I have been thinking to improve our sample profiler since I originally ported EventPipe to Mono, that could give us more options to do additional thread analyses in the future. The initial idea is to make the internals of EventPipe sample profiler runtime specifics, so each runtime implementation and platform can use different techniques on how to stop/sample/restart threads. In current sample profiler we use STW "Stop The World" to run this sequence on all platforms, but that adds a bunch of side effects and potential overhead (for example, CoreCLR will trigger GC events as a side effect). On Mono, we had an alternative approach in the past where we used pthread signals on platforms supporting it, meaning that the sample thread would raise async signals to threads that dumped samples, without bringing complete runtime to a halt on every sample interval. Since a thread in signal state can only call async signal safe API's (EventPipe is not async signal safe), we would need to store the data in a lock free queue that the sample thread would write to EventPipe on every sample interval. To make that accurate we would need a new V2 of our sample profiler event, since our current event uses the timestamp from EventPipe as the timestamp for the sample, but since timestamps can happen async we would need to let each thread sample its own time and that time will then be included as a value on the new V2 of sample profile event. Since we would need to extend the sample profiler event with additional fields, we could then take the opportunity to include optional additional data on the sample profiler event, like a threads current cpu time (user/kernel thread time) and if we include that data, tools could start to calculate how much CPU time a specific thread used over time and since we carry callstacks with the sample profile events it is possible to find blocking methods.
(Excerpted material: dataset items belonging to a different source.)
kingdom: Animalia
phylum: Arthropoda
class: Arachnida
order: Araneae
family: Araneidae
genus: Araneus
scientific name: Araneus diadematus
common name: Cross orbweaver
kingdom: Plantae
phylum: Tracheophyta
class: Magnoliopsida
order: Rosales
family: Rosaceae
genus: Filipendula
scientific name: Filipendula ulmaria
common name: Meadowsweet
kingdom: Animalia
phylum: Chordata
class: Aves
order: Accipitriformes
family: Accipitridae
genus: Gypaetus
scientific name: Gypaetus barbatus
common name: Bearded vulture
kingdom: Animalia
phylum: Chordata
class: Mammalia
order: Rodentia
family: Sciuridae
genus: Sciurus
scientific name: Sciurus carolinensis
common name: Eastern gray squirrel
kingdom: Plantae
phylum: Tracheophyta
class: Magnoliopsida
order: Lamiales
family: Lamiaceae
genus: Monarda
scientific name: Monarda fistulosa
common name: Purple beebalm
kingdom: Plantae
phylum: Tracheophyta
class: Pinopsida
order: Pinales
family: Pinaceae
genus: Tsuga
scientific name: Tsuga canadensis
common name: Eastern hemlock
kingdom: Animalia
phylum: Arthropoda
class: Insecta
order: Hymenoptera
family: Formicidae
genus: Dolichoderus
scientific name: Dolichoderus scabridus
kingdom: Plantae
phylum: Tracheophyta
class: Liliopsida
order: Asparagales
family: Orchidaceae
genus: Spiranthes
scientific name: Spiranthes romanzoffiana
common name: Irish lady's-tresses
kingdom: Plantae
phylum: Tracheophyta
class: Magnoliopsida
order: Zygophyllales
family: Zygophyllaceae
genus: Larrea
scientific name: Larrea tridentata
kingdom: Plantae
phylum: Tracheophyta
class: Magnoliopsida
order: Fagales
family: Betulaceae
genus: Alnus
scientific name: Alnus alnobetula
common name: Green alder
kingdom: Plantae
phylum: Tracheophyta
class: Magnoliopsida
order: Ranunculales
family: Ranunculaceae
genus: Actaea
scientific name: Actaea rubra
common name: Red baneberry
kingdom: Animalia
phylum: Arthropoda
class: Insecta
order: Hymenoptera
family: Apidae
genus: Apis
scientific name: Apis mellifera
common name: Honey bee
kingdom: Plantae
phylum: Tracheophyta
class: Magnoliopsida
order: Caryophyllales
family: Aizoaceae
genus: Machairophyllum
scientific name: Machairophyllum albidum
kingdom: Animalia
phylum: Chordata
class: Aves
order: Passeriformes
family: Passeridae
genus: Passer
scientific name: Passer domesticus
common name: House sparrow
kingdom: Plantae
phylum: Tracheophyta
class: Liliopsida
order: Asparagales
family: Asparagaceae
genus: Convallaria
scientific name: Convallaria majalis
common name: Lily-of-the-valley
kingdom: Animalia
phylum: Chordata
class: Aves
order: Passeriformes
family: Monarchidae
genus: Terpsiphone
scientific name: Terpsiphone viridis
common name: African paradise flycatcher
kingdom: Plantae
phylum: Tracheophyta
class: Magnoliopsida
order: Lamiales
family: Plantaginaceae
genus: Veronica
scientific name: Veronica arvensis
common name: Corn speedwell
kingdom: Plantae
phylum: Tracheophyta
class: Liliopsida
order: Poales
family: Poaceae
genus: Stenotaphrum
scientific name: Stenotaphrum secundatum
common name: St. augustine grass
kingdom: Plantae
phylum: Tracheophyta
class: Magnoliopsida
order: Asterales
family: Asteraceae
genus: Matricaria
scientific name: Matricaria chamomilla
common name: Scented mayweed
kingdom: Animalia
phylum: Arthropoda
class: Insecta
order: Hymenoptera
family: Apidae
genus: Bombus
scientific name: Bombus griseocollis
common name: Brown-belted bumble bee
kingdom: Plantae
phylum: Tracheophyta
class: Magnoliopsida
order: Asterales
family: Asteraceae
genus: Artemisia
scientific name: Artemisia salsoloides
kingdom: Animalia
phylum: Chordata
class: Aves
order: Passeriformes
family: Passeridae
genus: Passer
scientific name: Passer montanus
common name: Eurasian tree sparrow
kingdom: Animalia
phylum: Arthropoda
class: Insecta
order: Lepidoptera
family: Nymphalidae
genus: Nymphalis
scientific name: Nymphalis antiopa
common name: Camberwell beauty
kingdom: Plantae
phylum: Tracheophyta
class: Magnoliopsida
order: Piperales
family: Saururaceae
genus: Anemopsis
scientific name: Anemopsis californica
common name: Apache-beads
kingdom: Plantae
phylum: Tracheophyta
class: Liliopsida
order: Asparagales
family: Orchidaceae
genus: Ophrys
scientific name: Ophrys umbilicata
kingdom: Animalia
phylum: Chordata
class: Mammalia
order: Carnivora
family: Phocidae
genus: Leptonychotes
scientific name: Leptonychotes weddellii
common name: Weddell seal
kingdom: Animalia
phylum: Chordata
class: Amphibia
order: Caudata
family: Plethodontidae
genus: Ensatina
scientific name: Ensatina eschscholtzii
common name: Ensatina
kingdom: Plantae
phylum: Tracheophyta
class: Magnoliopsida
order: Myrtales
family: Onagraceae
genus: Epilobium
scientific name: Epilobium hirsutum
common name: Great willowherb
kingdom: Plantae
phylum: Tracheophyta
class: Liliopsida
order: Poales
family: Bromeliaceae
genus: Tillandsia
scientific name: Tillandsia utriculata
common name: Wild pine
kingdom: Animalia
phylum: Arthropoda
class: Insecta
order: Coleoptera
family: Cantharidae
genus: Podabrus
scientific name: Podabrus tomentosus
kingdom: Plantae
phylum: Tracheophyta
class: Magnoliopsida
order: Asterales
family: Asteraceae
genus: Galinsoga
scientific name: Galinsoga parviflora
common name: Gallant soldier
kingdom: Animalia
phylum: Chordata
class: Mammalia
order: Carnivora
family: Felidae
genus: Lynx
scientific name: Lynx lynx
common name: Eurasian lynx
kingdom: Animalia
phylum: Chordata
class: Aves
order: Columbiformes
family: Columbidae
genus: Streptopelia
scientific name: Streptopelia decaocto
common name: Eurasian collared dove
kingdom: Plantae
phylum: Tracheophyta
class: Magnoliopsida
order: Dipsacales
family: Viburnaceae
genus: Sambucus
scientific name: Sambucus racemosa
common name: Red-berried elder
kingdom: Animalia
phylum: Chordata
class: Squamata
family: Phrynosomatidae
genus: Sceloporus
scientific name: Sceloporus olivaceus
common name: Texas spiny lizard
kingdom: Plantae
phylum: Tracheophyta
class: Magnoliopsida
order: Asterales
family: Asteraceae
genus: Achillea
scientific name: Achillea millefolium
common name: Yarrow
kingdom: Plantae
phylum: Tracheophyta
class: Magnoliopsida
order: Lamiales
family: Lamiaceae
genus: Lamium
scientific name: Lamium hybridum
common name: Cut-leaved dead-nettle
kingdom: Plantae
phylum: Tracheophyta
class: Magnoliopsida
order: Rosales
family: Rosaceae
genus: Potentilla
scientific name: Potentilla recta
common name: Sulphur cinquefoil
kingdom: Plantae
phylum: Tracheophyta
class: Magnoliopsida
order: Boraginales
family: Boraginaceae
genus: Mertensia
Each runtime could then implement the internal sampling mechanism differently based on runtime and platform support, but still making sure we get additional data on the new version of the sample profile event regardless if runtime uses STW, signals or some other method to capture that data on every sample interval. If the platform is not capable to retrieve things like user, kernel thread time, then these fields will be 0, so tooling need to view them as optional.